Excerpted text:
────────────────

Kip Boyle: Are you convinced?
Jake Bernstein: What was that, Kip?
Kip Boyle: I said, are you convinced?
Jake Bernstein: No, it's super helpful. I'll tell you what I was looking, the audience can't tell, but I was looking pensive and the reason I was looking pensive is I was thinking, what's interesting about security is that relatively few companies are in business for security. Security is itself within most businesses a support or we like to call it's a cost, but I was going to say business enablement, Kip, I was not going to go down the cost.
Kip Boyle: On the best day of the week, it's a business enabler. On the worst day of the week, it's that damn line item in the budget I wish I could get rid of.
Jake Bernstein: It is. But I think in some ways though, that strategic vision for every security department is going to be pretty similar. And here's the big challenge, is let's just say, not a reasonable expectation might be that we don't get breached today. The problem though that I've seen in security is, a lot of the times it feels like you're trying to measure a negative or I would say prove a negative. And this is particularly hard when you go to the board and ask for resources. It's like, well, the TacoTime example is good. I can show a number and in this instance, if that number goes down, it's good. Problem is if zero is your starting point, I can't show you negatives. I can't have a negative event and I can't show that to you.
And any amount of increasing the number is terrible. So measuring becomes very challenging. How do you get around that or what do you focus on in order to take the pressure off of this idea that if you're not perfect, you're not good enough? Because we all know perfection is impossible in anything, but particularly in cybersecurity.
Ryan Leirvik: Great. Two things. One, demonstrate a security roadmap, if you will. And then two, progress over time. Now that sounds really basic and hand wavy, but here's the context behind it. One is identify what the strategic goal really is. What are we actually trying? Why are we in business? Zero incidents or protect our assets. So whatever that large piece is that we're all trying to satisfy for. Then we're managing it in this way. Let's just use in this framework, right? Identify what's important, protect it, detect any anomalies against it, respond and recover. Now each one of the measures we assign to that need to speak to each one of the categories. And if they speak to the categories, now we have a framing for real measures that we can measure over time. And this gets to the second piece, which is, we don't need to solve it right away.
I've seen a lot of, once an organization gets their head wrapped around this concept, even board members are fine with, okay, let's take the critical assets one, for example. Well, you're telling me we don't know everything. No, we don't. But now they're on the same page. Okay, what do you need to get there? Well, here are the five initiatives I'm planning on doing to get there. The plan is in year four or five or quarter three or four, whatever roadmap time out the board will or the executives or whoever, all organizations are organized differently. So wherever main decision is being made to say, look, we're going to try to get to 100% in X number of time. And then I've seen it work with interim measures in between to say, our goal is to get to 100%. We're nowhere near that now.

────────────────

Task requirements:
1/ In the transcript, what two things does Ryan Leirvik recommend?
2/ From the transcript, quote the part that opens with the words containing "Jake Bernstein: It" and closes with "that to you.".
The sheet music data after this isn't needed.

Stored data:

────────────────

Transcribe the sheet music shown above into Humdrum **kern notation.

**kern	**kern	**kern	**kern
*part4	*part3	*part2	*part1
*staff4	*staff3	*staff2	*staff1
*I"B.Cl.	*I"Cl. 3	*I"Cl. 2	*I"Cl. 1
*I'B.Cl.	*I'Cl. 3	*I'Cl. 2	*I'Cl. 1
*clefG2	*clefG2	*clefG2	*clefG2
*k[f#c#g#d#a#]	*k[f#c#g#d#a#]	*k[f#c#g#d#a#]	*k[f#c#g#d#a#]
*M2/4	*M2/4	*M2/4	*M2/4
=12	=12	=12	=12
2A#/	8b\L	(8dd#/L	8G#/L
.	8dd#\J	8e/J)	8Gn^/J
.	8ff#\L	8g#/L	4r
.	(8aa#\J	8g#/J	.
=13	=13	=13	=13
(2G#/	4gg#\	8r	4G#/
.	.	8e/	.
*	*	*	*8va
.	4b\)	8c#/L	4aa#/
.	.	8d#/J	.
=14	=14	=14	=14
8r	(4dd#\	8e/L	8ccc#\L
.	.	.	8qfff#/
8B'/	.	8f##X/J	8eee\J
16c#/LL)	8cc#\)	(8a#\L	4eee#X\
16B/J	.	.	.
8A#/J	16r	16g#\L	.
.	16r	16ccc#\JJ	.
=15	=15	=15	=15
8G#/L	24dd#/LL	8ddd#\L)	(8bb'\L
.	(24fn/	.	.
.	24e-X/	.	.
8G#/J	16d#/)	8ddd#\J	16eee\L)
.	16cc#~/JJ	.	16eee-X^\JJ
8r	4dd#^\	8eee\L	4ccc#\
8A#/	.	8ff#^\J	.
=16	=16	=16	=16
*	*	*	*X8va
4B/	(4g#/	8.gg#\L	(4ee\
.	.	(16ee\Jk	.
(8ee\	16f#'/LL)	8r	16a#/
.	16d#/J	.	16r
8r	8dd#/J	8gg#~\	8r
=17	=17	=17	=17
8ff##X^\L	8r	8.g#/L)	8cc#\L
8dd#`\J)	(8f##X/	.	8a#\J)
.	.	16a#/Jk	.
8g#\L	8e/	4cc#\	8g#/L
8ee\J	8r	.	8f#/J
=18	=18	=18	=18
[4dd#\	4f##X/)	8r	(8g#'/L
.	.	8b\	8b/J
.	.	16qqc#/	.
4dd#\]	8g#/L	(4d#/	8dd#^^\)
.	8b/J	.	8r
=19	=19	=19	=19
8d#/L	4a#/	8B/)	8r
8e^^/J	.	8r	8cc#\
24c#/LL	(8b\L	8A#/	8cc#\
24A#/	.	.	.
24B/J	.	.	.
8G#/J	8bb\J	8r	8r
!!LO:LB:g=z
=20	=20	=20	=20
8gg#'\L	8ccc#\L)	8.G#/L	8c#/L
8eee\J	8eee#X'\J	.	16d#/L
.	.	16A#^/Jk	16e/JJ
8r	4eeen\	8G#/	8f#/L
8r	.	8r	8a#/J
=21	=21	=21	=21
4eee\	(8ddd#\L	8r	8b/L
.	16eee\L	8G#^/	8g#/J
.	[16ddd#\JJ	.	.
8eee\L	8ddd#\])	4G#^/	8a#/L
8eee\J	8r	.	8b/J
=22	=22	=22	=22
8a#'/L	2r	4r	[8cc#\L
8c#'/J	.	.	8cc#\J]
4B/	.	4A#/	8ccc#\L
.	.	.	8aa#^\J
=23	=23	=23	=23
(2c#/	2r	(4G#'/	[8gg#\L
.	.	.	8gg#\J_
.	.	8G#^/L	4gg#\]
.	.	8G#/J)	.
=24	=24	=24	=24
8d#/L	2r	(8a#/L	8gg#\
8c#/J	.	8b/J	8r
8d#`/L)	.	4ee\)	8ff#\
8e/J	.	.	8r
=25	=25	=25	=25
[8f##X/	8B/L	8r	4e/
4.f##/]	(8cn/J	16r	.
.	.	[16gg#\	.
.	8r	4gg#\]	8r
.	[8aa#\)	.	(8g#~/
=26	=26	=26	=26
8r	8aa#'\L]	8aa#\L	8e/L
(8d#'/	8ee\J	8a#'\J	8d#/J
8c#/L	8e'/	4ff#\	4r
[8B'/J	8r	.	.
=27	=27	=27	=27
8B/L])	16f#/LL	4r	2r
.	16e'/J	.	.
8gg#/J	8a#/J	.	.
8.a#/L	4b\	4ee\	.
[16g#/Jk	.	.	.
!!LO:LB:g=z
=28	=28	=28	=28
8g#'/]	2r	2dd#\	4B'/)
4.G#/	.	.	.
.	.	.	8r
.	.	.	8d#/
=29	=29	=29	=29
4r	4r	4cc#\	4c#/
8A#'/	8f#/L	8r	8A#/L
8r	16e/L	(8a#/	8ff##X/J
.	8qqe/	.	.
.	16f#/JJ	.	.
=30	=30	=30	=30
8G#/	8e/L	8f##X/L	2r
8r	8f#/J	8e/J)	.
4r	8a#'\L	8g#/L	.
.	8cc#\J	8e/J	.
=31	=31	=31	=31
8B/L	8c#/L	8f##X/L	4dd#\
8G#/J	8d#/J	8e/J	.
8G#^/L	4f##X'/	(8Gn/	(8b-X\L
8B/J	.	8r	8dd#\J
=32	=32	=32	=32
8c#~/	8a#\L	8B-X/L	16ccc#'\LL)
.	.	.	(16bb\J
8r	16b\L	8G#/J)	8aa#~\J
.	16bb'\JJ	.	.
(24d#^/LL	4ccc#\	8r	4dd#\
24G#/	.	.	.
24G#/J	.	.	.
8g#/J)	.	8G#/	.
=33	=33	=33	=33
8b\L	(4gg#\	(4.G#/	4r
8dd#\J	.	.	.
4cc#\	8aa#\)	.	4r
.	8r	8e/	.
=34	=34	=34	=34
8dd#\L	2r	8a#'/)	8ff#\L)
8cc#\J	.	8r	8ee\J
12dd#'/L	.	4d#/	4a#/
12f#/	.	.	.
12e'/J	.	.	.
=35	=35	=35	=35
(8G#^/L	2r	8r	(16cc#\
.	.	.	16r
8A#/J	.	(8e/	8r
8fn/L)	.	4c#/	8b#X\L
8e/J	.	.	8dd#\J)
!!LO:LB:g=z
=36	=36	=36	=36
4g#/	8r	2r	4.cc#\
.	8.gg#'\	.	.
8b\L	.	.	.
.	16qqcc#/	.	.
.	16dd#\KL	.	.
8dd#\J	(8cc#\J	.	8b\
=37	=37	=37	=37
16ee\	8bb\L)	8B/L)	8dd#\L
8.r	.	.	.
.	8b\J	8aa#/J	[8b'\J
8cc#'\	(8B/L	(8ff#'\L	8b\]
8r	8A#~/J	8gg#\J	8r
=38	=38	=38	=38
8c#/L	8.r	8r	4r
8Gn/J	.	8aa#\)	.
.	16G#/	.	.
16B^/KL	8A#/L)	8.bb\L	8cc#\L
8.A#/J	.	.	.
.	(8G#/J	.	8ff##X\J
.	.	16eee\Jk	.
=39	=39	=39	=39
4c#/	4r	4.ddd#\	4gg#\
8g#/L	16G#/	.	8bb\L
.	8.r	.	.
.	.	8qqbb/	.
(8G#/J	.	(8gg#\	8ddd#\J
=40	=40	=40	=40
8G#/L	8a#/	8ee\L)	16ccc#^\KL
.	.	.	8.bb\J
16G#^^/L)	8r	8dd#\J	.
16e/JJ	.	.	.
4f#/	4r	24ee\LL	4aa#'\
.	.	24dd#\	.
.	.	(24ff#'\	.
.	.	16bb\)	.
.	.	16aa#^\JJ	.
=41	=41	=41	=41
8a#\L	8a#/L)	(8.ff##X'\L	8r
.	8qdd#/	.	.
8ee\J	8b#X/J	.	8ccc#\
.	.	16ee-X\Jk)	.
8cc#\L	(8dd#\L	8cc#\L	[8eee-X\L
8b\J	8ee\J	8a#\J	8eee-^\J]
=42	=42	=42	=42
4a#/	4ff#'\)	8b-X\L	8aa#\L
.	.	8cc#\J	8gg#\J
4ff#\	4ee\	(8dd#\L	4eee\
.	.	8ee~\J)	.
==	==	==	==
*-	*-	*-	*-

────────────────

Outputs:
1/ Demonstrating a security roadmap and showing progress over time.

2/
Jake Bernstein: It is. But I think in some ways though, that strategic vision for every security department is going to be pretty similar. And here's the big challenge, is let's just say, not a reasonable expectation might be that we don't get breached today. The problem though that I've seen in security is, a lot of the times it feels like you're trying to measure a negative or I would say prove a negative. And this is particularly hard when you go to the board and ask for resources. It's like, well, the TacoTime example is good. I can show a number and in this instance, if that number goes down, it's good. Problem is if zero is your starting point, I can't show you negatives. I can't have a negative event and I can't show that to you.